The graphics chip is backed by 2 GB GDDR5

Jan 8, 2015 15:56 GMT  ·  By

Some rumors have been confirmed about the NVIDIA GeForce GTX 960 and the GM206 chip it's based on, while others have been debunked. At least according to another rumor, so we should still take things with a grain or two of salt.

The NVIDIA GeForce GTX 960 2GB 128-bit is rapidly approaching its launch date according to certain interested parties.

It makes us wonder why NVIDIA didn't make a formal announcement of any sort at CES 2015. Maybe it wanted the Tegra X1 to have all the attention at the Consumer Electronics Show?

Whatever the case, we now have a close-up picture of the GM206 chip powering the GeForce GTX 960, as well as some data on the graphics card itself.

The NVIDIA GM206 Maxwell

The chip in the GTX 960 is more precisely called the GM206-300 iteration and may or may not be the full chip.

The processor should have between 8 and 10 SMMs as previously assumed, suggesting 1,024 to 1,280 CUDA cores.

The chip is rectangular rather than square and has a memory interface of 128 bits, according to the few listings of the GTX 960 in stores.

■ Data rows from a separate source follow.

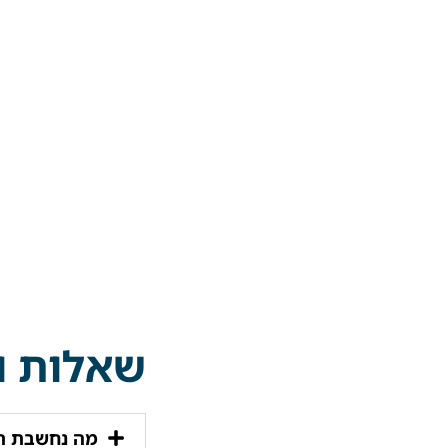
שאלות ו
מה נחשבת ת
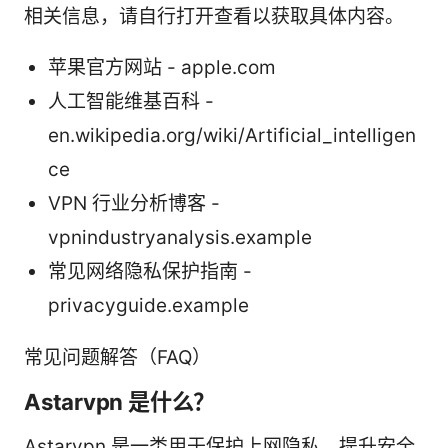
相关信息，请自行打开查看以获取具体内容。
苹果官方网站 - apple.com
人工智能维基百科 -
en.wikipedia.org/wiki/Artificial_intelligen
ce
VPN 行业分析博客 -
vpnindustryanalysis.example
常见网络隐私保护指南 -
privacyguide.example
常见问题解答（FAQ）
Astarvpn 是什么？
Astarvpn 是一类用于保护上网隐私、提升安全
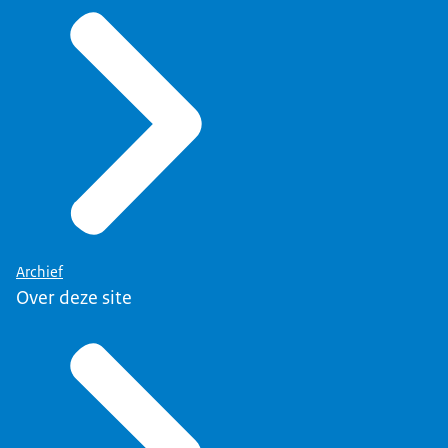
Archief
Over deze site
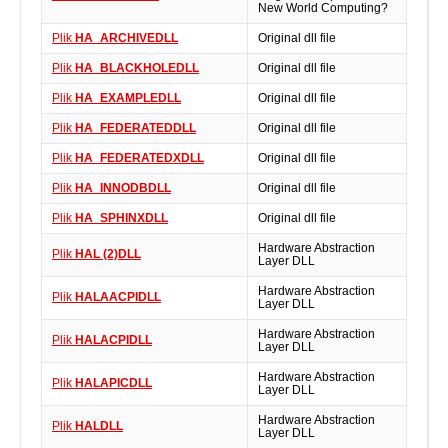
New World Computing?
Plik
HA_ARCHIVEDLL
Original dll file
Plik
HA_BLACKHOLEDLL
Original dll file
Plik
HA_EXAMPLEDLL
Original dll file
Plik
HA_FEDERATEDDLL
Original dll file
Plik
HA_FEDERATEDXDLL
Original dll file
Plik
HA_INNODBDLL
Original dll file
Plik
HA_SPHINXDLL
Original dll file
Hardware Abstraction
Plik
HAL (2)DLL
Layer DLL
Hardware Abstraction
Plik
HALAACPIDLL
Layer DLL
Hardware Abstraction
Plik
HALACPIDLL
Layer DLL
Hardware Abstraction
Plik
HALAPICDLL
Layer DLL
Hardware Abstraction
Plik
HALDLL
Layer DLL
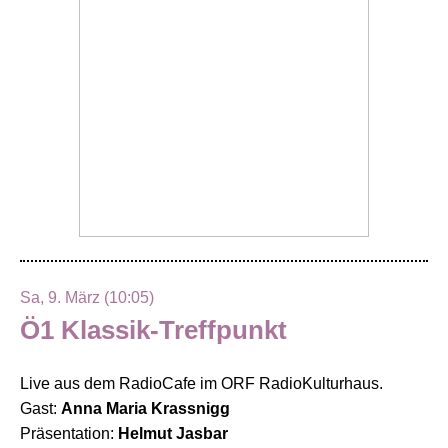
Sa, 9. März (10:05)
Ö1 Klassik-Treffpunkt
Live aus dem RadioCafe im ORF RadioKulturhaus.
Gast:
Anna Maria Krassnigg
Präsentation:
Helmut Jasbar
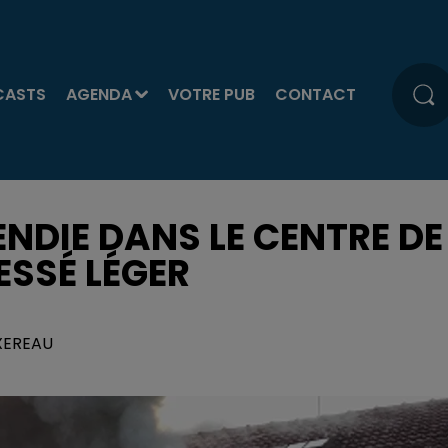
CASTS
AGENDA
VOTRE PUB
CONTACT
NDIE DANS LE CENTRE DE
ESSÉ LÉGER
EXEREAU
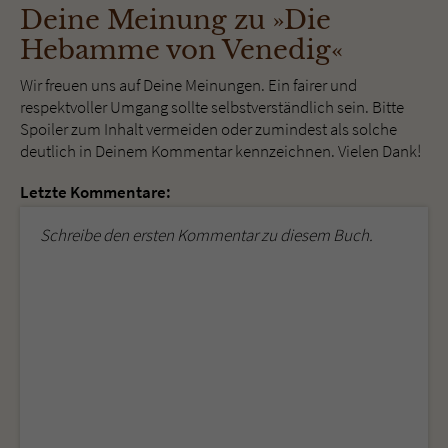
Deine Meinung zu »Die
Hebamme von Venedig«
Wir freuen uns auf Deine Meinungen. Ein fairer und
respektvoller Umgang sollte selbstverständlich sein. Bitte
Spoiler zum Inhalt vermeiden oder zumindest als solche
deutlich in Deinem Kommentar kennzeichnen. Vielen Dank!
Letzte Kommentare:
Schreibe den ersten Kommentar zu diesem Buch.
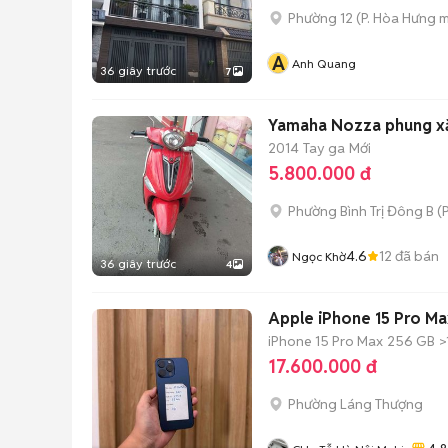
Phường 12
(
P. Hòa Hưng
m
A
Anh Quang
36 giây trước
7
Yamaha Nozza phung xăn
2014
Tay ga
Mới
5.800.000 đ
Phường Bình Trị Đông B
(
P
4.6
12
đã bán
Ngọc Khờ
36 giây trước
4
Apple iPhone 15 Pro M
iPhone 15 Pro Max
256 GB
>
17.600.000 đ
Phường Láng Thượng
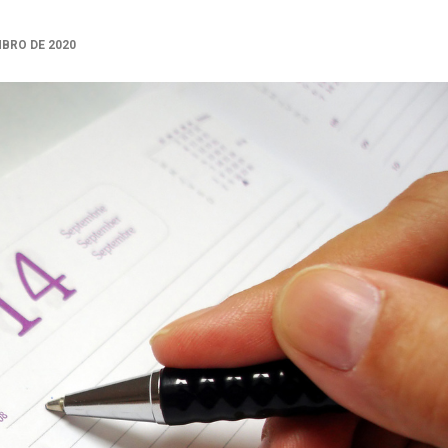
MBRO DE 2020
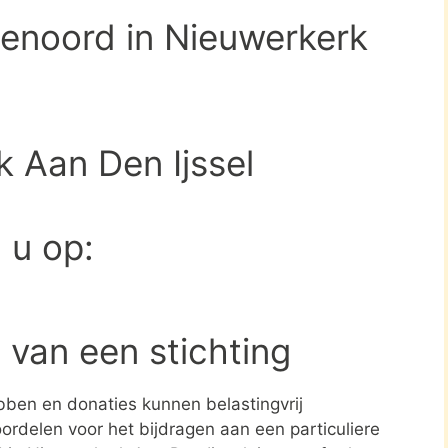
tenoord in Nieuwerkerk
 Aan Den Ijssel
d u op:
 van een stichting
ben en donaties kunnen belastingvrij
ordelen voor het bijdragen aan een particuliere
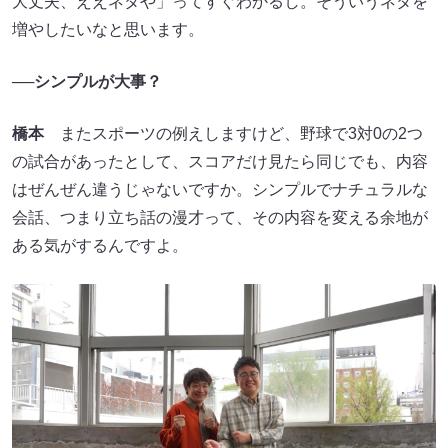
大丈夫、ええネタや」ってすぐわかるし。そういうネタを
増やしたいなと思います。
──シンプルが大事？
橋本
またスポーツの例えしますけど、野球で3対0の2つ
の試合があったとして、スコアだけ見たら同じでも、内容
はぜんぜん違うじゃないですか。シンプルでナチュラルな
会話、つまり立ち話の漫才って、その内容を変える余地が
ある気がするんですよ。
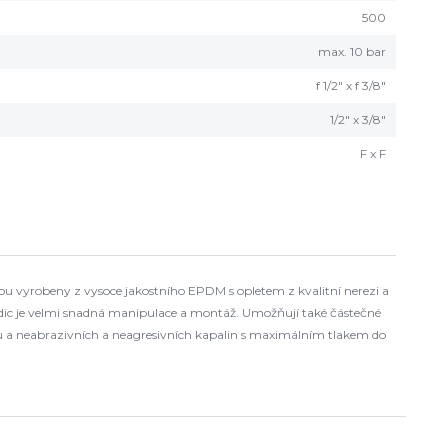
500
max. 10 bar
f 1/2" x f 3/8"
1/2" x 3/8"
F x F
jsou vyrobeny z vysoce jakostního EPDM s opletem z kvalitní nerezi a
ic je velmi snadná manipulace a montáž. Umožňují také částečné
chu a neabrazivních a neagresivních kapalin s maximálním tlakem do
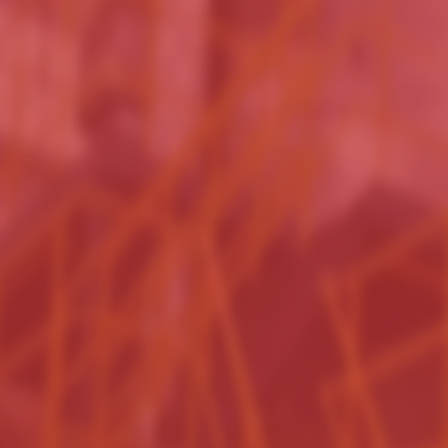
设备升级改造
我们充分考虑到用户在企业发展中的
提供设备
产能、节能等新需求，我们为您提供
手册及培
新的改造方案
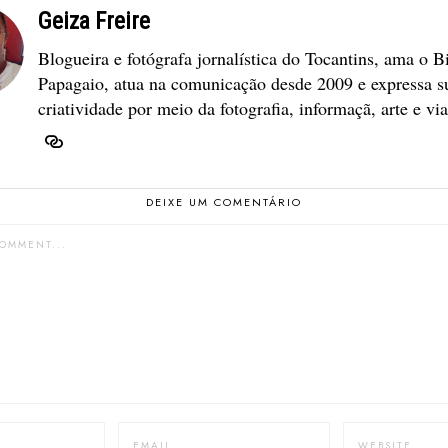
Geiza Freire
Blogueira e fotógrafa jornalística do Tocantins, ama o B
Papagaio, atua na comunicação desde 2009 e expressa s
criatividade por meio da fotografia, informaçã, arte e vi
DEIXE UM COMENTÁRIO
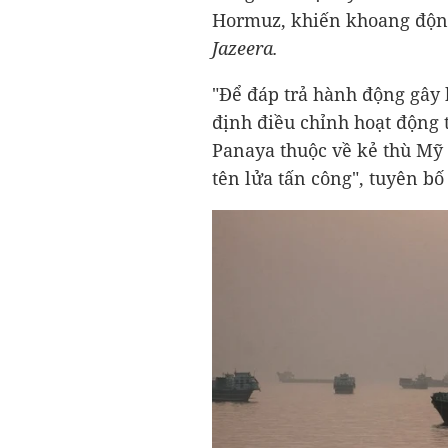
Hormuz, khiến khoang động 
Jazeera.
"Để đáp trả hành động gây
định điều chỉnh hoạt động 
Panaya thuộc về kẻ thù Mỹ 
tên lửa tấn công", tuyên bố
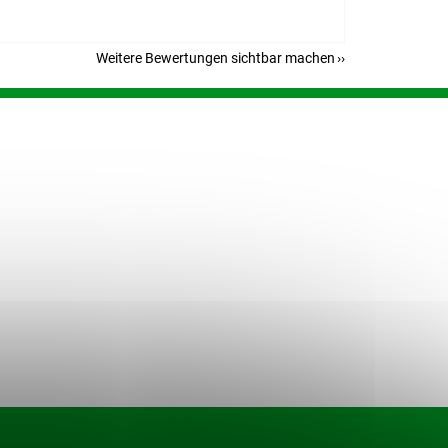
Weitere Bewertungen sichtbar machen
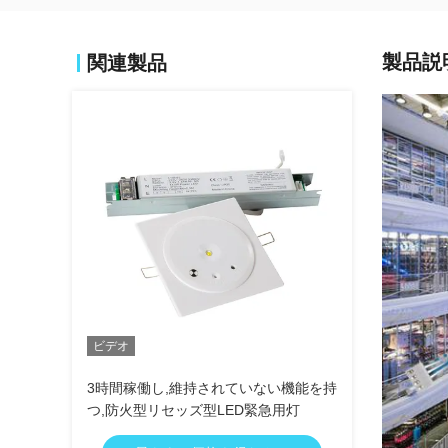
製品説
関連製品
ビデオ
3時間稼働し,維持されていない機能を持
つ,防火型リセッズ型LED緊急用灯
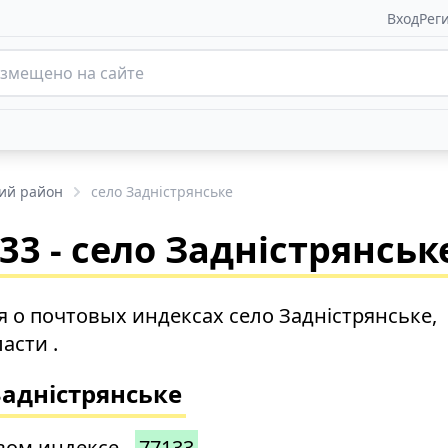
Вход
Рег
ий район
село Задністрянське
3 - село Задністрянськ
о почтовых индексах село Задністрянське,
асти .
Задністрянське
вом индексе -
77133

Premature listings, all of them, not accompanied by any photo of the board, official or otherwise.

The GeForce GTX 960

The card will have the GPU backed by 2 GB of GDDR5 VRAM, but unfortunately that's all we know about it. Or at least about the reference model.

OEM-customized versions are already on the way, and we've already covered three from Micro-Star International, such as they were.

ASUS is apparently preparing some too, a pair of them, one with a DirectCU 2 cooler and one under the STRIX brand.

Galaxy offers a ray of sunshine though. Or rather Galax. The GF GTX 960-2GD5 is said to have GPU/VRAM clocks of 1178 / 7010 MHz, while the GTX 960-2GD5 OC supposedly works at 1228 / 7010 MHz.

That implies that the reference GPU operates at 1,178 MHz and the RAM at 7 GHz, but we're still on the fence about it.

Availability and pricing

The price is unknown, but some retailers say that the NDA for the GTX 960 lifts on January 15, so maybe there isn't much time left to wait after all. Well, the listings go from $415 / €350 to over $500 / €421, but we know better than to take those sums at face value.